There are a great many genes involved, and many more regulatory factors. That's the problem. If it was one, "fixing" it would be easy. A famous example is p54, which puts a sort of absolute limit on cell age (when it fires, it activates other proteins that destroy the DNA, it fires off the self destruct mechanism of mitochondria and it rips open the cell membrane). There are also highly regulated genes that delay death under specific circumstances, like TERT changing the time at which such mechanisms will fire during cell division, for example.

1 comments

You are assigning intentionality to these mechanisms, but as the other commenter pointed out a much simpler way to view it is that death and senescence are just side effects, not actual mechanisms with evolutionary purposes. Organisms get born and need to reproduce, that's the mandate. There is no evolutionary pressure for you to die, so obviously DNA does not have organismal death programmed in, it has cell death which is necessary for organisms to live long enough to reproduce. Many of the things that are optimal for you to reproduce might not be optimal for you to survive a thousand years, and what happens to organisms outside their reproductive cycle is pretty much irrelevant to natural selection.
an organisms behavior outside of reproduction certainly can have an impact on natural selection. the vast majority of ants cannot reproduce by your logic their behavior shouldn't have any impact on natural selection. if a non-reproducing members behavior impacts those who can reproduce it will have an impact on natural selection.
I never said an organisms behavior outside of reproduction does not have an impact on natural selection.
> There is no evolutionary pressure for you to die, so obviously DNA does not have organismal death programmed in ...

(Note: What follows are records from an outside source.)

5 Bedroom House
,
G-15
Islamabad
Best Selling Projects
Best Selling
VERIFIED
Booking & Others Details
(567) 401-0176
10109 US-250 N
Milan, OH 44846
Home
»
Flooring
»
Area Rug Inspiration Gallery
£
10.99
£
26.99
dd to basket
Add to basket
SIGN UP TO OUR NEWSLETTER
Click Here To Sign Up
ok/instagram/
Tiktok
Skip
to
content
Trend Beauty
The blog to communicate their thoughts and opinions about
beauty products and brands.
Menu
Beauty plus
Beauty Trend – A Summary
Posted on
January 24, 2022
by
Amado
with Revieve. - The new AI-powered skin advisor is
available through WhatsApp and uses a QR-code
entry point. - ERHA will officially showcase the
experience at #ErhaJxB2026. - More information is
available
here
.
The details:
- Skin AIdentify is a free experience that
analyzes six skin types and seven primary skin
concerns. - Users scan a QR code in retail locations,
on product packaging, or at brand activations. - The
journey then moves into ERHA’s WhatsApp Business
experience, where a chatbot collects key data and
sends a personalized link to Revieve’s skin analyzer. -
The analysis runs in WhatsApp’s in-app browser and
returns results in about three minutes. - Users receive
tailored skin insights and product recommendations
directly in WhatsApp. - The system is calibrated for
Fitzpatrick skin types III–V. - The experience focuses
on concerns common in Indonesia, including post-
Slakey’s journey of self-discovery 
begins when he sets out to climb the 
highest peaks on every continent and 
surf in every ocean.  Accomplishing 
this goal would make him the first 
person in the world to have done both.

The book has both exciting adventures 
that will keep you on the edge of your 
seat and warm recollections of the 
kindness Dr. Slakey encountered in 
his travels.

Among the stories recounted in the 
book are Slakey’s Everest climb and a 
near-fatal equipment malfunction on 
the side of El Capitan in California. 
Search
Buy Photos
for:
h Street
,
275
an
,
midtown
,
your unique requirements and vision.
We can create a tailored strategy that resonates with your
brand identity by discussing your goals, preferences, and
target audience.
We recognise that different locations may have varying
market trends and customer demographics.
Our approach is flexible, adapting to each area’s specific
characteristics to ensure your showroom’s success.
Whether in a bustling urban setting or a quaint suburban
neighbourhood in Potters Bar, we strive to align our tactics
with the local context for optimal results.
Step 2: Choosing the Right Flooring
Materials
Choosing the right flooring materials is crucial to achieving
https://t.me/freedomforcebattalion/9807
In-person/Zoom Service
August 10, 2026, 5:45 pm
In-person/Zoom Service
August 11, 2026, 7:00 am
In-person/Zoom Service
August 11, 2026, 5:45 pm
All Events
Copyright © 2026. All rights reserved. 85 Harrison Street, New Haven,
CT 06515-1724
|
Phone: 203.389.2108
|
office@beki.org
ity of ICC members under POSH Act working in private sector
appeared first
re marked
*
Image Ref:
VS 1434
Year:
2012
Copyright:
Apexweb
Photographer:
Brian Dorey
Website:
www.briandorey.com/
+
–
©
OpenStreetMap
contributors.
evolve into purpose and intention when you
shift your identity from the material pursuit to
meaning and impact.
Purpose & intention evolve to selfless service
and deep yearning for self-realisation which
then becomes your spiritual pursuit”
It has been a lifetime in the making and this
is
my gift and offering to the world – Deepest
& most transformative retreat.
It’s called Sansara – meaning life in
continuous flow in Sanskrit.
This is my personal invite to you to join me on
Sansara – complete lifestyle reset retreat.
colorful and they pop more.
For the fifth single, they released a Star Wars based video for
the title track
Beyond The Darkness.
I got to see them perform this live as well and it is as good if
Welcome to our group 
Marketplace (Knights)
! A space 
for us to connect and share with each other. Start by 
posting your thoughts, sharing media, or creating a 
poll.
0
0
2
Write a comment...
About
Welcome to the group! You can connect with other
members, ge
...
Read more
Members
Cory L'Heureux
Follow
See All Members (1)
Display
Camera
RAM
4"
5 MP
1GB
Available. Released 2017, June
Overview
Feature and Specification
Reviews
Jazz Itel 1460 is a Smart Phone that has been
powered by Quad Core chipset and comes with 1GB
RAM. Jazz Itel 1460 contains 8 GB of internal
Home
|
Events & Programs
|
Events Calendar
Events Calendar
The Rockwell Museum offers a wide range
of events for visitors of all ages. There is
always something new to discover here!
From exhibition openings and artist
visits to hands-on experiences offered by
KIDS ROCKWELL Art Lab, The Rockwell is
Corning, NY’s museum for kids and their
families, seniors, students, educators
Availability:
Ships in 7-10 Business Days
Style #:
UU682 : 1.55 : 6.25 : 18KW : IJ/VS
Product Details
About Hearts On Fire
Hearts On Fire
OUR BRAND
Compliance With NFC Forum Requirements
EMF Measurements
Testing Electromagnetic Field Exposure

Of course there is. Without death, no natural selection. First, obviously, it gives precedence to children, who by definition are more evolved than parents. Now of course, you could say that accidental death is sufficient. But is it? Good question.

In practice there also appears to be evolutionary pressure for death to exist. There are very large, very old organisms alive on earth. Organisms old enough to have been alive when Jesus was born, when the Pyramids were built, organisms old enough to have "met" Neanderthals. Aside from a few individuals they were outcompeted in their native habitats.

https://en.wikipedia.org/wiki/Largest_organisms

They don't reproduce very much at all, and they're not very resilient as a species. The theory is that the parent organism occupies the entire habitat, and so reproduction fails. Then, at some point something happens to the organism as a whole and the entire species dies.

So, yes there appears to be evolutionary pressure to die. Ironically, the vast majority of large organisms that die of aging live longer than immortal organisms.

> There is no evolutionary pressure for you to die

> what happens to organisms outside their reproductive cycle is pretty much irrelevant to natural selection

Certainly seems plausible for that to create evolutionary pressure: why have organisms still consuming resources if they're no longer contributing to reproduction / natural selection?